### [TEXT SEGMENT]
Updating all the rows of a table is even easier than updating only some of
the rows. You don’t need to use a WHERE clause to restrict the statement.
Imagine that the city of Rantoul has acquired major political clout and has
now annexed not only Kankakee, Decatur, and Philo, but also all the cities
and towns in the database.
You can update all the rows by using a single statement, as follows:

UPDATE CUSTOMER
SET City = ‘Rantoul’ ;

Delete statement

As time passes, data can get old and lose its usefulness. You may want to
remove this outdated data from its table. Unneeded data in a table slows performance,
consumes memory, and can confuse users. You may want to transfer
older data to an archive table and then take the archive offline. That way,
in the unlikely event that you ever need to look at that data again, you can
recover it. In the meantime, it doesn’t slow down your everyday processing.
Whether you decide that obsolete data is worth archiving or not, you eventually
come to the point where you want to delete that data. SQL provides for
the removal of rows from database tables by use of the DELETE statement.
You can delete all the rows in a table by using an unqualified DELETE statement,
or you can restrict the deletion to only selected rows by adding a WHERE
clause. The syntax is similar to the syntax of a SELECT statement, except that
you use no specification of columns. If you delete a table row, you remove all
the data in that row’s columns.
For example, suppose that your customer, David Taylor, just moved to Tahiti
and isn’t going to buy anything from you anymore.
You can remove him from
your CUSTOMER table by using the following statement:

DELETE FROM CUSTOMER
WHERE FirstName = ‘David’ AND LastName = ‘Taylor’ ;

Assuming that you have only one customer named David Taylor, this statement
makes the intended deletion. If any chance exists that you have two
customers who share the name David Taylor.

Set functions

Sometimes, the information that you want to extract from a table doesn’t relate
to individual rows but rather to sets of rows. These functions are COUNT,
MAX, MIN, SUM, and AVG. Each function performs an action that draws data
from a set of rows rather than from a single row.

COUNT
The COUNT function returns the number of rows in the specified table. To
count the number of precocious seniors in my example high school database,
use the following statement:
SELECT COUNT (*)
FROM STUDENT
WHERE Grade = 12 AND Age < 14 ;

MAX
Use the MAX function to return the maximum value that occurs in the specified
column. Say that you want to find the oldest student enrolled in your
school. The following statement returns the appropriate row:
SELECT FirstName, LastName, Age
FROM STUDENT
WHERE Age = (SELECT MAX(Age) FROM STUDENT);
This statement returns all students whose ages are equal to the maximum
age. That is, if the age of the oldest student is 23, this statement returns the
first and last names and the age of all students who are 23 years old.

### [WORK INSTRUCTION A]
From the source records, return the lines from the one containing "ja cuando quieras." through the end of the records, both ends included, reproducing them verbatim and leaving out the pictures.

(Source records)

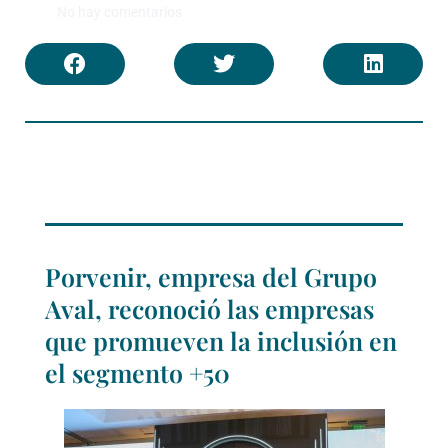
No hay comentarios
Porvenir, empresa del Grupo
Aval, reconoció las empresas
que promueven la inclusión en
el segmento +50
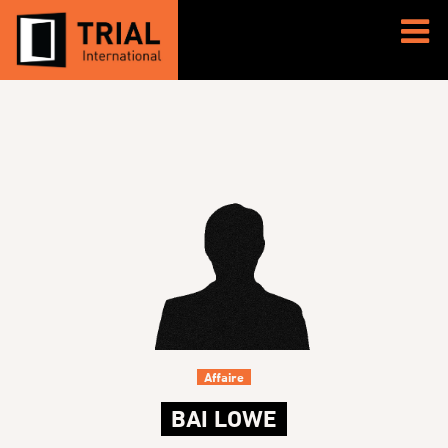
Affaire
BAI LOWE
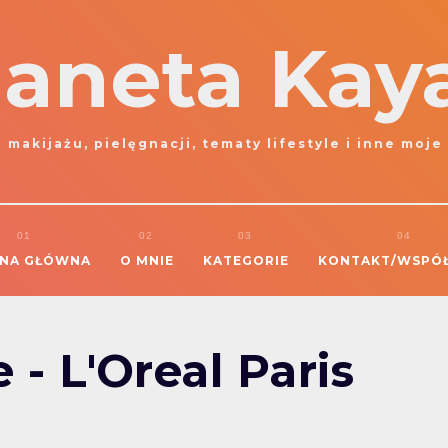
laneta Kay
 makijażu, pielęgnacji, tematy lifestyle i inne moje
NA GŁÓWNA
O MNIE
KATEGORIE
KONTAKT/WSPÓ
- L'Oreal Paris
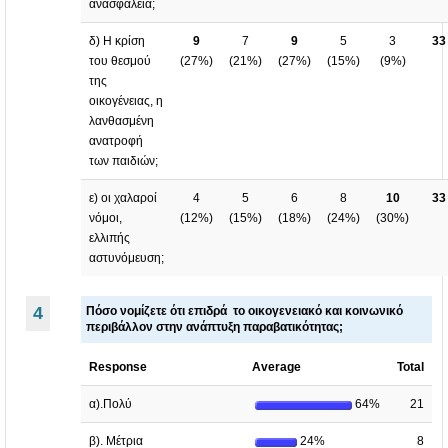
ανασφάλεια;
δ) Η κρίση
9
7
9
5
3
33
του θεσμού
(
27%
)
(
21%
)
(
27%
)
(
15%
)
(
9%
)
της
οικογένειας, η
λανθασμένη
ανατροφή
των παιδιών;
ε) οι χαλαροί
4
5
6
8
10
33
νόμοι,
(
12%
)
(
15%
)
(
18%
)
(
24%
)
(
30%
)
ελλιπής
αστυνόμευση;
4
Πόσο νομίζετε ότι επιδρά το οικογενειακό και κοινωνικό
περιβάλλον στην ανάπτυξη παραβατικότητας;
Response
Average
Total
α).Πολύ
64%
21
β). Μέτρια
24%
8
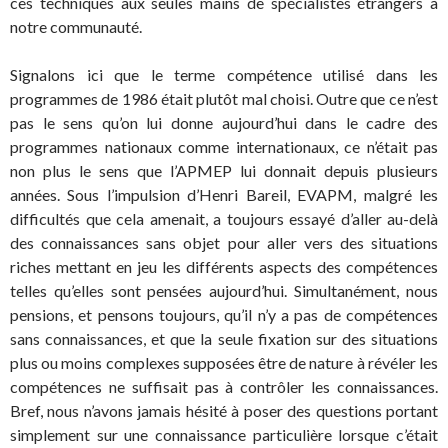
ces techniques aux seules mains de spécialistes étrangers à
notre communauté.
Signalons ici que le terme compétence utilisé dans les
programmes de 1986 était plutôt mal choisi. Outre que ce n’est
pas le sens qu’on lui donne aujourd’hui dans le cadre des
programmes nationaux comme internationaux, ce n’était pas
non plus le sens que l’APMEP lui donnait depuis plusieurs
années. Sous l’impulsion d’Henri Bareil, EVAPM, malgré les
difficultés que cela amenait, a toujours essayé d’aller au-delà
des connaissances sans objet pour aller vers des situations
riches mettant en jeu les différents aspects des compétences
telles qu’elles sont pensées aujourd’hui. Simultanément, nous
pensions, et pensons toujours, qu’il n’y a pas de compétences
sans connaissances, et que la seule fixation sur des situations
plus ou moins complexes supposées être de nature à révéler les
compétences ne suffisait pas à contrôler les connaissances.
Bref, nous n’avons jamais hésité à poser des questions portant
simplement sur une connaissance particulière lorsque c’était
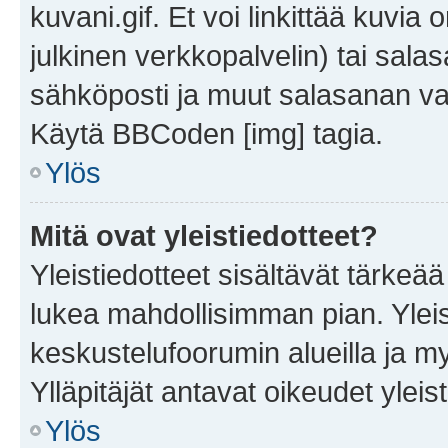
kuvani.gif. Et voi linkittää kuvia 
julkinen verkkopalvelin) tai sala
sähköposti ja muut salasanan vaa
Käytä BBCoden [img] tagia.
Ylös
Mitä ovat yleistiedotteet?
Yleistiedotteet sisältävät tärkeä
lukea mahdollisimman pian. Yleis
keskustelufoorumin alueilla ja m
Ylläpitäjät antavat oikeudet yleis
Ylös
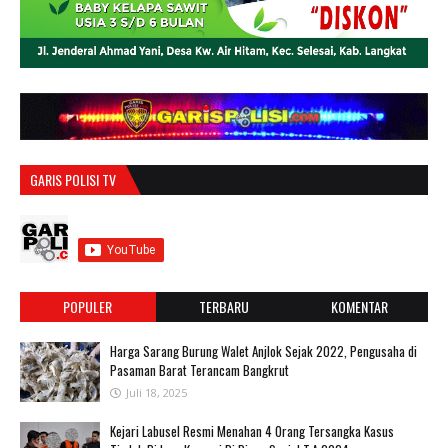
GARIS POLISI TV
POPULER
TERBARU
KOMENTAR
Harga Sarang Burung Walet Anjlok Sejak 2022, Pengusaha di
Pasaman Barat Terancam Bangkrut
Juli 18, 2025
‎Kejari Labusel Resmi Menahan 4 Orang Tersangka Kasus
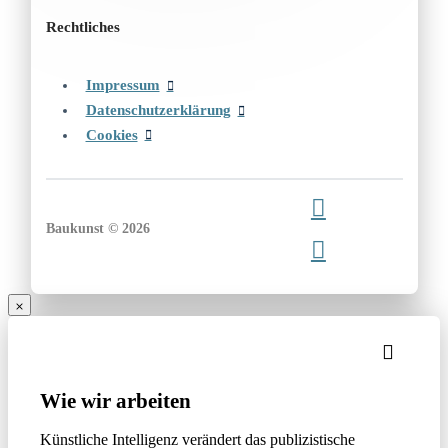
Rechtliches
Impressum
Datenschutzerklärung
Cookies
Baukunst © 2026
Wie wir arbeiten
Künstliche Intelligenz verändert das publizistische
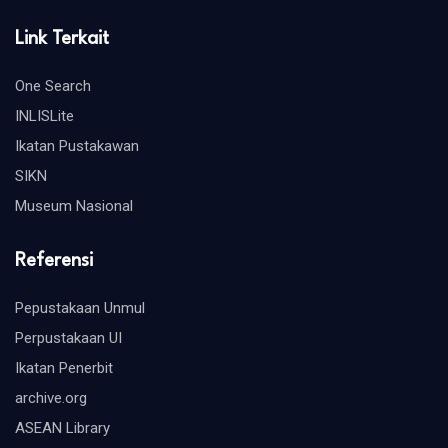
Link Terkait
One Search
INLISLite
Ikatan Pustakawan
SIKN
Museum Nasional
Referensi
Pepustakaan Unmul
Perpustakaan UI
Ikatan Penerbit
archive.org
ASEAN Library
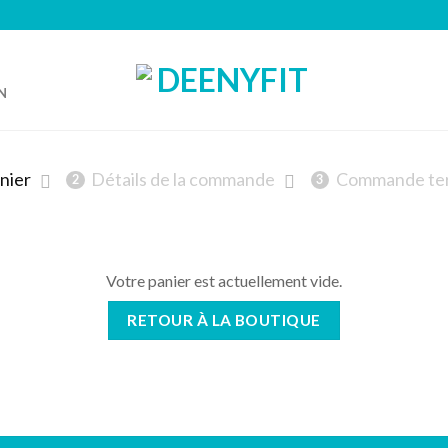
N
nier
Détails de la commande
Commande te
2
3
Votre panier est actuellement vide.
RETOUR À LA BOUTIQUE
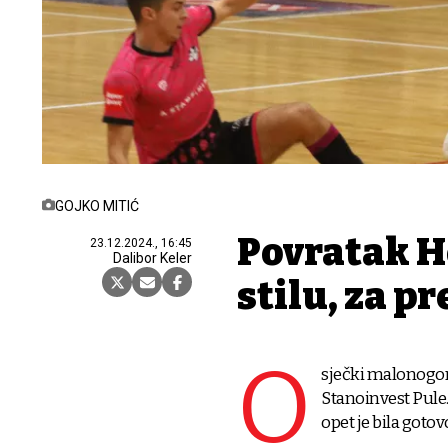
GOJKO MITIĆ
Povratak H
23.12.2024., 16:45
Dalibor Keler
stilu, za p
O
sječki malonogom
Stanoinvest Pul
opet je bila goto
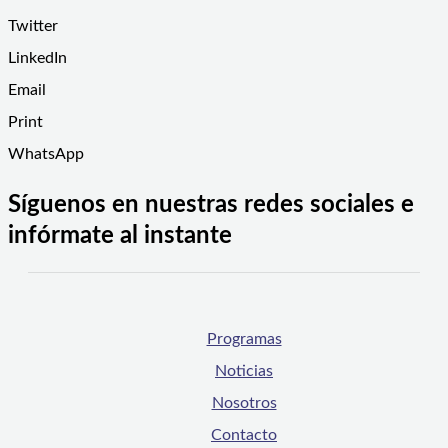
Twitter
LinkedIn
Email
Print
WhatsApp
Síguenos en nuestras redes sociales e
infórmate al instante
Programas
Noticias
Nosotros
Contacto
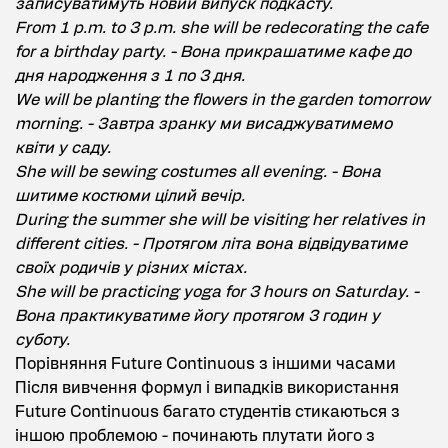
записуватимуть новий випуск подкасту.
From 1 p.m. to 3 p.m. she will be redecorating the cafe
for a birthday party. - Вона прикрашатиме кафе до
дня народження з 1 по 3 дня.
We will be planting the flowers in the garden tomorrow
morning. - Завтра зранку ми висаджуватимемо
квіти у саду.
She will be sewing costumes all evening. - Вона
шитиме костюми цілий вечір.
During the summer she will be visiting her relatives in
different cities. - Протягом літа вона відвідуватиме
своїх родичів у різних містах.
She will be practicing yoga for 3 hours on Saturday. -
Вона практикуватиме йогу протягом 3 годин у
суботу.
Порівняння Future Continuous з іншими часами
Після вивчення формул і випадків використання
Future Continuous багато студентів стикаються з
іншою проблемою - починають плутати його з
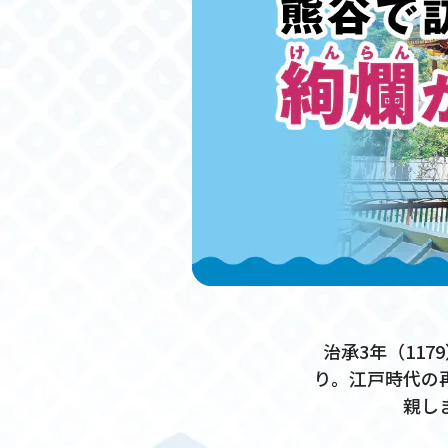
治承3年（11
り。江戸時代の
親し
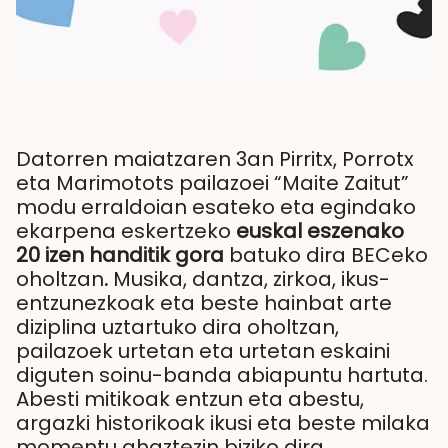
Datorren maiatzaren 3an Pirritx, Porrotx
eta Marimotots pailazoei “Maite Zaitut”
modu erraldoian esateko eta egindako
ekarpena eskertzeko
euskal eszenako
20 izen handitik gora
batuko dira BECeko
oholtzan
.
Musika, dantza, zirkoa, ikus-
entzunezkoak eta beste hainbat arte
diziplina uztartuko dira oholtzan,
pailazoek urtetan eta urtetan eskaini
diguten soinu-banda abiapuntu hartuta.
Abesti mitikoak entzun eta abestu,
argazki historikoak ikusi eta beste milaka
momentu ahaztezin biziko dira.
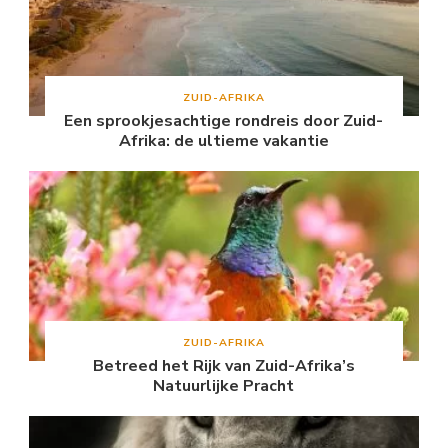
ZUID-AFRIKA
Een sprookjesachtige rondreis door Zuid-
Afrika: de ultieme vakantie
ZUID-AFRIKA
Betreed het Rijk van Zuid-Afrika’s
Natuurlijke Pracht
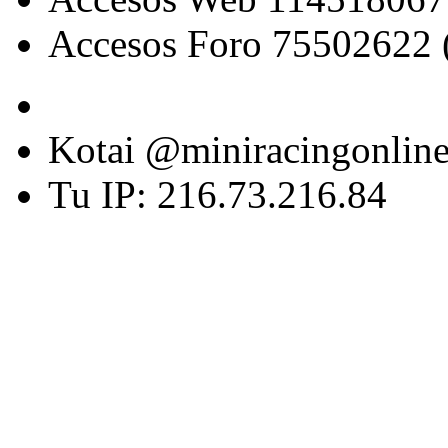
Accesos Foro 75502622 
Kotai @miniracingonlin
Tu IP: 216.73.216.84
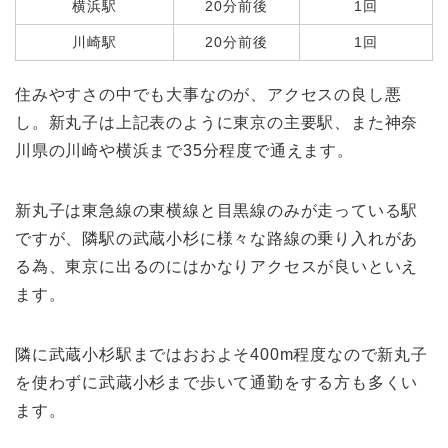
横浜駅
20分前後
1回
川崎駅
20分前後
1回
住みやすさの中でも大事なのが、アクセスの良し悪
し。新丸子は上記表のように東京の主要駅、また神奈
川県の川崎や横浜まで35分程度で通えます。
新丸子は東急線の東横線と目黒線のみが走っている駅
ですが、隣駅の武蔵小杉に様々な路線の乗り入れがあ
る為、東京に出るのにはかなりアクセスが良いといえ
ます。
隣に武蔵小杉駅まではおおよそ400m程度なので新丸子
を使わずに武蔵小杉まで歩いて通勤をする方も多くい
ます。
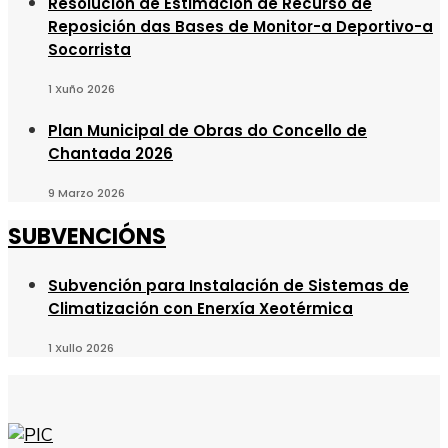
Resolución de Estimación de Recurso de
Reposición das Bases de Monitor-a Deportivo-a
Socorrista
1 Xuño 2026
Plan Municipal de Obras do Concello de
Chantada 2026
9 Marzo 2026
SUBVENCIÓNS
Subvención para Instalación de Sistemas de
Climatización con Enerxía Xeotérmica
1 Xullo 2026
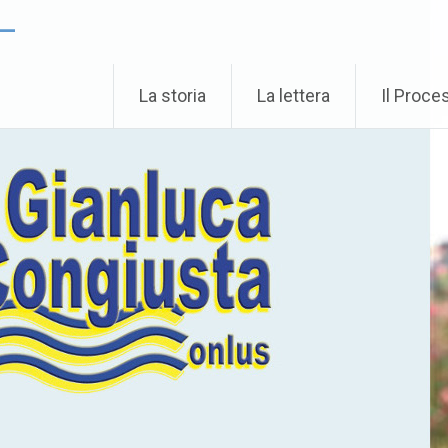
 –
La storia
La lettera
Il Proce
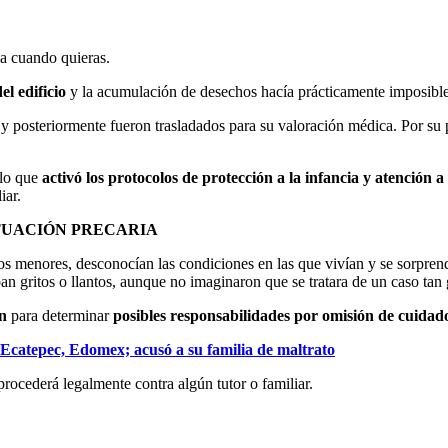
ja cuando quieras.
el edificio
y la acumulación de desechos hacía prácticamente imposible 
 posteriormente fueron trasladados para su valoración médica. Por su p
 lo que
activó los protocolos de protección a la infancia y atención 
iar.
TUACIÓN PRECARIA
los menores, desconocían las condiciones en las que vivían y se sorpre
n gritos o llantos, aunque no imaginaron que se tratara de un caso tan 
ón
para determinar
posibles responsabilidades por omisión de cuidad
 Ecatepec, Edomex; acusó a su familia de maltrato
procederá legalmente contra algún tutor o familiar.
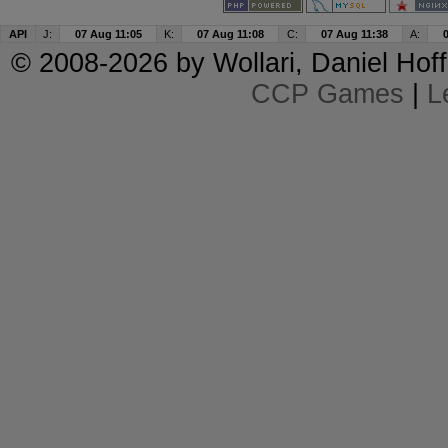
API
J:
07 Aug 11:05
K:
07 Aug 11:08
C:
07 Aug 11:38
A:
© 2008-2026 by
Wollari
, Daniel Hoff
CCP Games
|
L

### [WORK INSTRUCTION B]
Pick up the SQL tutorial on updating, deleting, and set functions at the point where it stops.

### [EXERCISE ANSWER A]
ja cuando quieras.
el edificio
y la acumulación de desechos hacía prácticamente imposible 
 posteriormente fueron trasladados para su valoración médica. Por su p
 lo que
activó los protocolos de protección a la infancia y atención 
iar.
TUACIÓN PRECARIA
los menores, desconocían las condiciones en las que vivían y se sorpre
n gritos o llantos, aunque no imaginaron que se tratara de un caso tan 
ón
para determinar
posibles responsabilidades por omisión de cuidad
 Ecatepec, Edomex; acusó a su familia de maltrato
procederá legalmente contra algún tutor o familiar.
API
J:
07 Aug 11:05
K:
07 Aug 11:08
C:
07 Aug 11:38
A:
© 2008-2026 by
Wollari
, Daniel Hoff
CCP Games
|
L

### [EXERCISE ANSWER B]
This query uses a subquery. The subquery SELECT MAX(Age) FROM
STUDENT is embedded within the main query. I talk about subqueries (also
called nested queries)

MIN
The MIN function works just like MAX except that MIN looks for the minimum
value in the specified column rather than the maximum. To find the youngest
student enrolled, you can use the following query:
SELECT FirstName, LastName, Age
FROM STUDENT
WHERE Age = (SELECT MIN(Age) FROM STUDENT);
This query returns all students whose age is equal to the age of the youngest
student.

SUM
The SUM function adds up the values in a specified column. The column must
be one of the numeric data types, and the value of the sum must be within the
range of that type. Thus, if the column is of type SMALLINT, the sum must be
no larger than the upper limit of the SMALLINT data type. In the retail database
, the INVOICE table contains a record of all sales.
To find the total dollar value of all sales recorded in the database, use the SUM
function as follows:

SELECT SUM(TotalSale) FROM INVOICE;

AVG
The AVG function returns the average of all the values in the specified
column. As does the SUM function, AVG applies only to columns with a
numeric data type. To find the value of the average sale, considering all transactions
in the database, use the AVG function like this:
SELECT AVG(TotalSale) FROM INVOICE
Nulls have no value, so if any of the rows in the TotalSale column contain null
values, those rows are ignored in the computation of the value of the average
sale.

Zeroing In on the Data You Want

The modifying clauses available in SQL are FROM, WHERE, HAVING, GROUP BY,
and ORDER BY. The FROM clause tells the database engine which table or tables
to operate on. The WHERE and HAVING clauses specify a data characteristic that
determines whether or not to include a particular row in the current operation.
The GROUP BY and ORDER BY clauses specify how to display the retrieved
rows.

SELECT * FROM SALES ;

This statement returns all the data in all the rows of every column in the
SALES table. You can, however, specify more than one table in a FROM clause.
Consider the following example:
SELECT *
FROM CUSTOMER, SALES ;

IN and NOT IN
The IN and NOT IN predicates deal with whether specified values (such as
OR, WA, and ID) are contained within a particular set of values You may, for example, have a table that lists suppliers of a commodity that your company purchases on a regular basis. You want to know the phone numbers of those suppliers located in the Pacific Northwest. You can find these numbers by using comparison predicates,
such as those shown in the following example:

SELECT Company, Phone
FROM SUPPLIER
WHERE State = ‘OR’ OR State = ‘WA’ OR State = ‘ID’ ;

You can also use the IN predicate to perform the same task, as follows:
SELECT Company, Phone
FROM SUPPLIER
WHERE State IN (‘OR’, ‘WA’, ‘ID’) ;
This formulation is a more compact than the one using comparison predicates
and logical OR.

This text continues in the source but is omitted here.